In this, the third in a series chronicling the search for a smartphone, we’ll examine providers and plans. The first article  covered smartphone basics; the second  looked at security. Having never owned a smartphone–or even a decent cell phone–research for this series has been an eye-opener. Due to my lack of experience in most things mobile, it’s likely that mistakes will occur, or important information will be overlooked. Please feel free to offer criticism or comments.
Smartphone plans were probably the most baffling issues encountered in this search, as the plans–on the surface at least–appeared to be inexplicably complex. But, overall comparisons revealed few significant differences in price (at least for the individual plan I’m considering). There are three basic items found in the plans; voice, messaging, and data. The least expensive individual plans from most of the providers are roughly the same price; between $70.00 and $80.00 per month. So, not including the price of the phone itself, insurance, and other collateral costs, you’re looking at a minimum cost of $1800.00-$2000.00 over a two year period. No doubt a hefty sum. But, a family plan, where multiple phones can be added, may offer a discount price per phone. Or, if a friend or family member already has a family plan, you might consider piggybacking onto theirs.
For those unfamiliar with data plans, they’re designed to enable web browsing, email, etc. via high-speed networks. Depending on the carrier, a data plan may be required.
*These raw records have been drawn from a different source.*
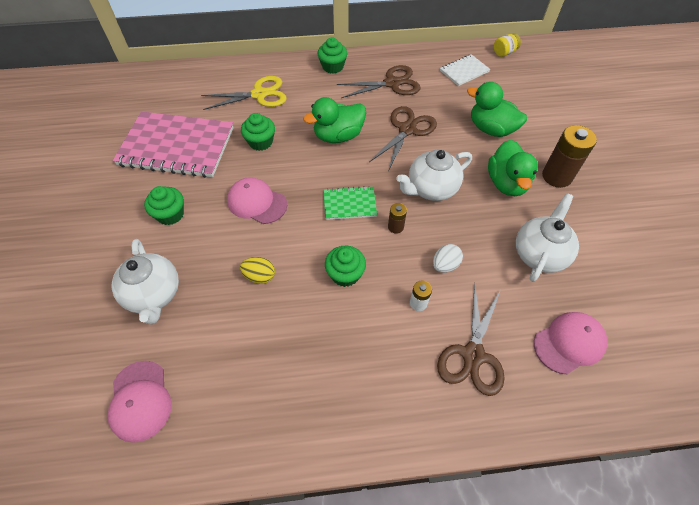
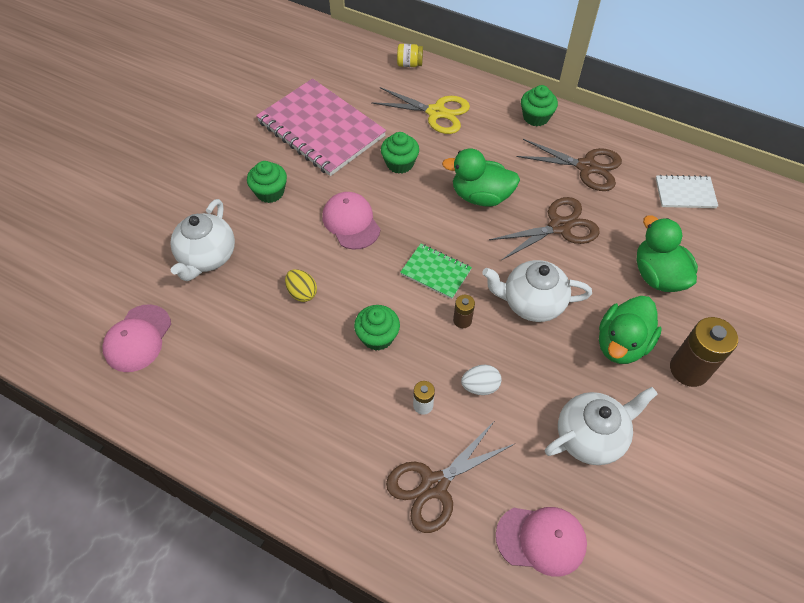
camera: 35 degrees right, 0 degrees up
(504, 53) = (757, 194): yellow jar -> yellow jar (409, 64)

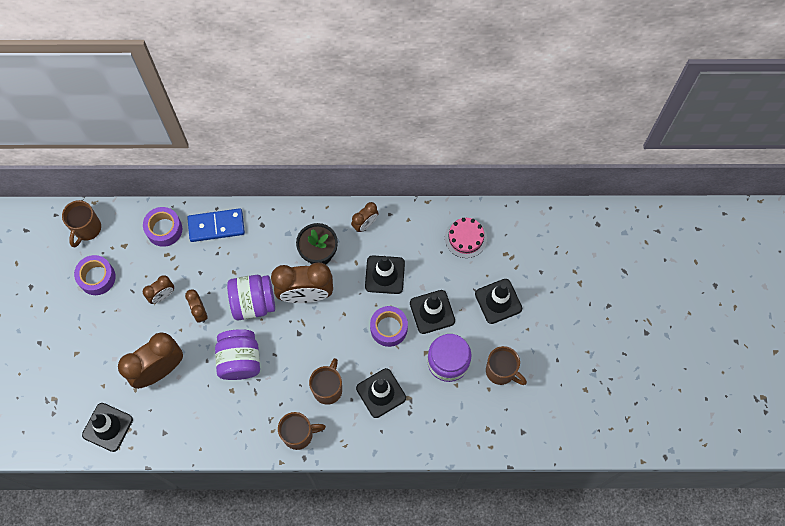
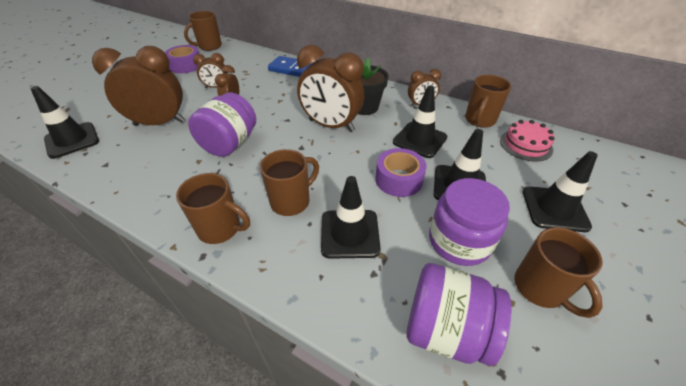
camera: 30 degrees right, 25 degrees down
(164, 229) = (257, 60): purple tape -> none
(253, 302) = (280, 114): purple jar -> purple jar (445, 329)
(422, 222) = (479, 120): none -> brown mug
These plans are sold in packages of MB (megabytes) or GB (gigabytes) and the conventional wisdom is that a customer should purchase somewhat more than they expect to use, with at least 2GB recommended. However, data plan usage can be conserved by connecting to the web over an available Wi-Fi network, rather than through the provider’s network.
Price is certainly important, but service deserves attention as well. For example, some providers may offer better coverage for your area than others. Several of the providers offer their own coverage maps, but there are also some from (apparently) neutral sources. Sensorly  is one and Root Metrics  is another.
The Root Metrics map is pretty straightforward, but Sensorly has a slight learning curve. At Sensorly , which uses Google Maps, click the Coverage Maps link.
Then, select a network, country, and carrier, and add the specific location.
A legend at the bottom of the map describes the color scheme.
Of course, like everything else in this series, service needs are user-specific. My own lack of experience guarantees that my phone will be purchased locally where, if questions or problems arise (as they almost certainly will), I’ll be able to receive more personal service than an online vendor might offer.